A carta de boas-vindas assinada pelo Conselho Federal de Medicina (CFM) e pela Associação Médica Brasileira (AMB) não foi o único gesto das entidades da classe médica durante a crise política. A Federação Nacional dos Médicos (Fenam), por exemplo, divulgou nas redes sociais a campanha “Saída da Dilma: fim da perseguição da categoria médica e sabotagem do SUS”. Já o presidente da AMB, Florentino Cardoso, vai além de argumentos corporativos ou do campo da saúde para explicar por que a entidade apoiou o afastamento. “O Brasil estava à deriva por um governo e um partido mergulhado em corrupção, levando o país para um regime autoritário, caminhando para o bolivarianismo”, sustenta. Para o presidente do CFM, Carlos Vital, com Temer no Planalto “existe afirmação de governabilidade, feita de modo coerente com o Estado Democrático de Direito”.

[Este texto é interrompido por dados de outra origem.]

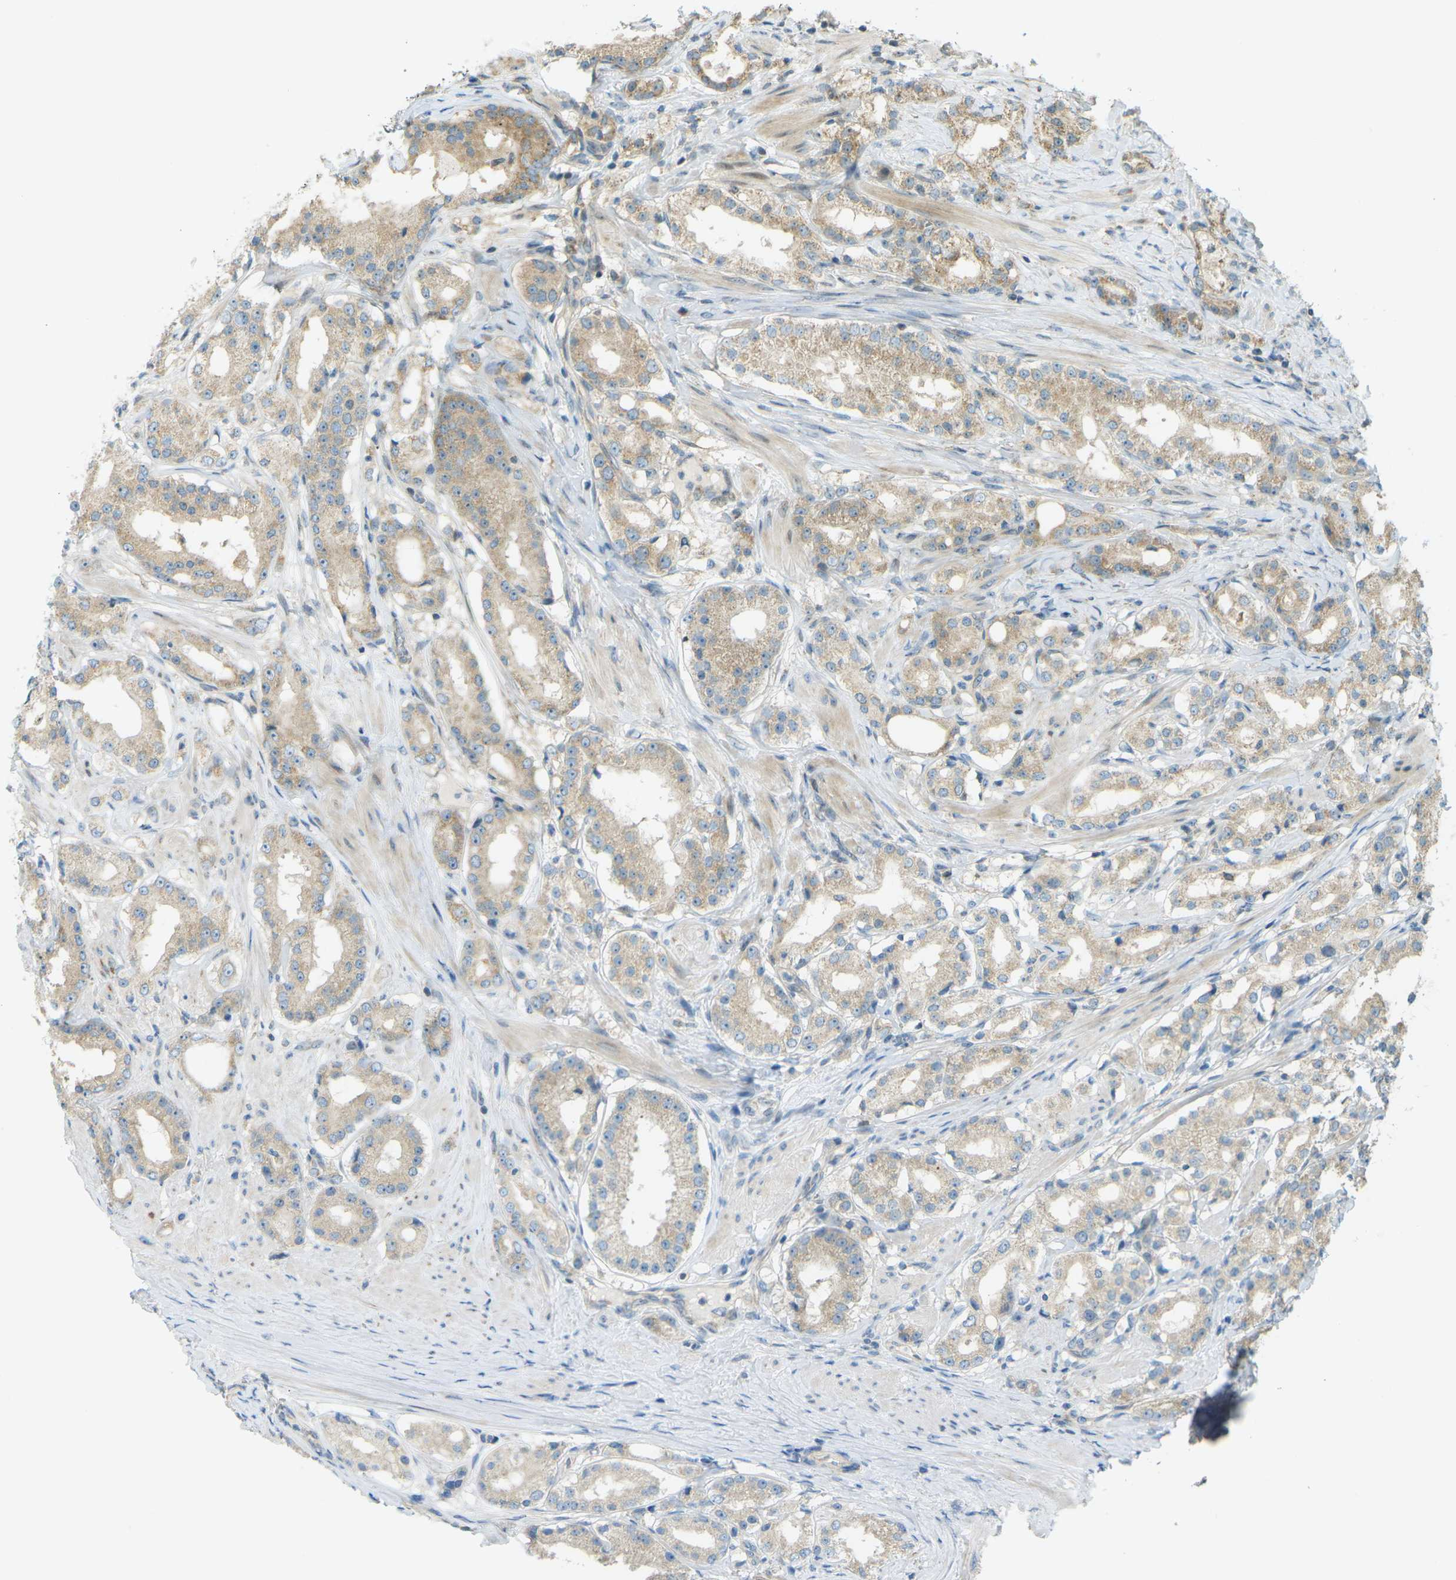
{"staining": {"intensity": "weak", "quantity": "25%-75%", "location": "cytoplasmic/membranous"}, "tissue": "prostate cancer", "cell_type": "Tumor cells", "image_type": "cancer", "snomed": [{"axis": "morphology", "description": "Adenocarcinoma, Low grade"}, {"axis": "topography", "description": "Prostate"}], "caption": "This image reveals IHC staining of human prostate cancer, with low weak cytoplasmic/membranous positivity in about 25%-75% of tumor cells.", "gene": "CCDC186", "patient": {"sex": "male", "age": 63}}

A mais contundente atuação das entidades, contudo, se deu em março. A divulgação da conversa telefônica em que Dilma informa Lula sobre o envio do termo de posse – documento que oficializava a nomeação do ex-presidente para a Casa Civil – e recomenda que ele o use “em caso de necessidade” mereceu nota do CFM que entendeu que “as circunstâncias governamentais e políticas” do episódio abalavam “os pilares do Estado Democrático de Direito”. Embora juristas e o próprio ministro relator da Operação Lava-Jato no Supremo Tribunal Federal (STF), Teori Zavascki, tenham atentado para a ilegalidade constitucional cometida pelo juiz federal Sérgio Moro por ter autorizado – e divulgado – o grampo de um presidente da República, o Conselho afirmou na nota o apoio “às investigações”, “conclamando” médicos e população a lutarem pelo “restabelecimento da ordem jurídica” determinada pela Constituição.

A AMB foi além: entrou com uma ação popular na Justiça Federal de Brasília pedindo a suspensão liminar do decreto que nomeava Lula ministro da Casa Civil. No dia 18 de março, horas depois da cerimônia que empossou o ex-presidente, a liminar foi concedida pelo juiz federal Itagiba Catta Preta sob a justificativa de que Lula no cargo oferecia risco para as investigações. No dia 16 o magistrado havia divulgado nas redes sociais uma foto sua numa manifestação com a bem-humorada legenda: “Ajude a derrubar a Dilma e volte a viajar para Miami e Orlando. Se ela cair, o dólar cai junto”. A suspensão definitiva foi deferida pelo ministro do STF Gilmar Mendes. A Associação Médica Brasileira comemorou o desfecho com hashtags – #AMBcontraLulanaCasaCivil era uma – e declarações: “Estamos muito satisfeitos com essa vitória, que não é somente da AMB, mas do povo brasileiro”.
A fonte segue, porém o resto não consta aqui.